Ein Bote DeModreys steigt plötzlich nur wenige Meter neben mir von seinem Ross. „Wer seid ihr?“ raunt er mich an. „Ich, ich...“ , beginne ich,doch als mir klar wird, dass es keinen Sinn hat die Wahrheit zu verleugnen, sage ich dem Mann die Wahrheit. „Mein Name ist Seamus, ich war Kämpfer in der Schlacht um den Turm. Ich habe den ersten Kampf überlebt und bin als Wachhabender zurückgeblieben, als drei weitere Überlebende Verstärkung holten. Während der zweiten Schlacht bin ich getürmt, der Herr sei mir gnädig. Wollt ihr mich mitnehmen, damit ich meine gerechte Strafe erhalten kann?“ Jeder Mut hatte mich verlassen und ich war bereit für meine Feigheit zu büsen. Der Bote sah mit traurigem Gesicht zu mir herüber und seufzte schwer. „Wer soll es euch übel nehmen, dass ihr geflohen seid? Die Scharen der dunklen Seite sind groß und stärker als all unsere Mannen. Wieso sollen wir auch noch die letzten Lebenden unseren Volkes in die Kerker werfen?“ ,antwortet er mir, „Die Schlacht um den Turm ist also auch verloren?“
„Es muss wohl so sein. Als ich das Schlachtfeld verließ waren schon zu viele unserer Soldaten tot, als dass man das Blatt hätte wenden können.“ Die Erinnerungen an das Gesehene kommt erneut in mir auf, meine Wunden schmerzen und ich fühle mich elend.
„Ihr sagtet, ihr seid Seamus. Dann glaube ich, muss ich euch etwas erzählen.“, bricht der Bote nach einiger Zeit die beklemmende Stille. Ich wende ihm meinen Blick zu, nicht ohne mich zu fragen, was mir ein Bote des Königs zu erzählen hat. „Als uns Späher berichteten, dass die feindlichen Truppen kamen um auch diesen Teil des Landes zu überrennen, schickte König DeModrey Soldaten aus, um die Stadt- und Dorfoberhäupter in Sicherheit zu bringen. Als sie hier herkamen nahmen sie den Bürgermeister, seine Frau und die beiden Söhne der Familie mit. Auch die Tochter des Bürgermeisters, die junge Maecelgarwen, wollten sie mit sich nehmen. Doch wie die Soldaten uns berichteten, soll sie gesagt haben, sie wolle nicht mit ihnen kommen, denn sie warte noch auf einen Menschen, der ihr sehr, sehr wichtig wäre und sie wäre sicher, dass er zu ihr zurückkehren würde.

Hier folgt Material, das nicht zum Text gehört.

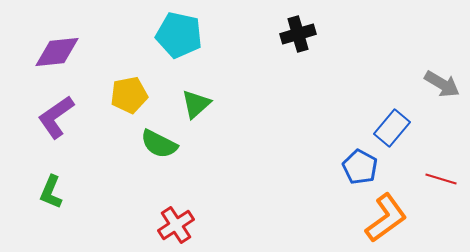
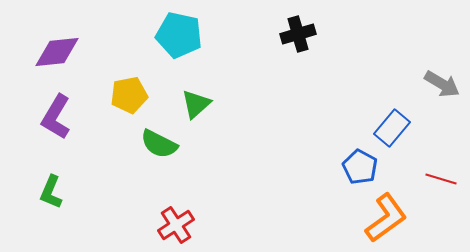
purple L-shape: rotated 24 degrees counterclockwise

Dieser Mann wart ihr Seamus. Sie blieb hier, um auf euch zu warten.“
Zuerst bleibe ich stumm, ich kann, ja, ich will nicht begreifen, was mir der Bote soeben gesagt hatte. Als es mir klar wird, haste ich wie vom Blitz getroffen in Richtung der Villa des Bürgermeisters. Ich vergesse den Königsdiener, alles was mir im Kopf herumschwirrt ist Maecelgarwen, meine liebste Maecelgarwen. Auf den steineren Treppen zur Bürgermeistervilla sehe ich sie. Friedlich schlummernd auf dem kalten Stein und doch unvollständig und traurig, als fehlte ihr etwas. Nur eine blutige Wunde an ihrer Schläfe stört ihre Schönheit und ihren Frieden. Ein verzweifelter Schrei aus meiner Kehle durchdringt die kalte Stille. Ich schreie und ich weine neben meinem Sommernachtsstern knieend aufgrund dieser Ungerechtigkeit. Ich schließe ihren leblosen Körper in meine Arme. „Ich bin zu dir zurückgekehrt, meine allerliebste Maecelgarwen.“

Nach quälenden Stunden der Verzweiflung erlischt letztendlich auch mein Lebenslicht.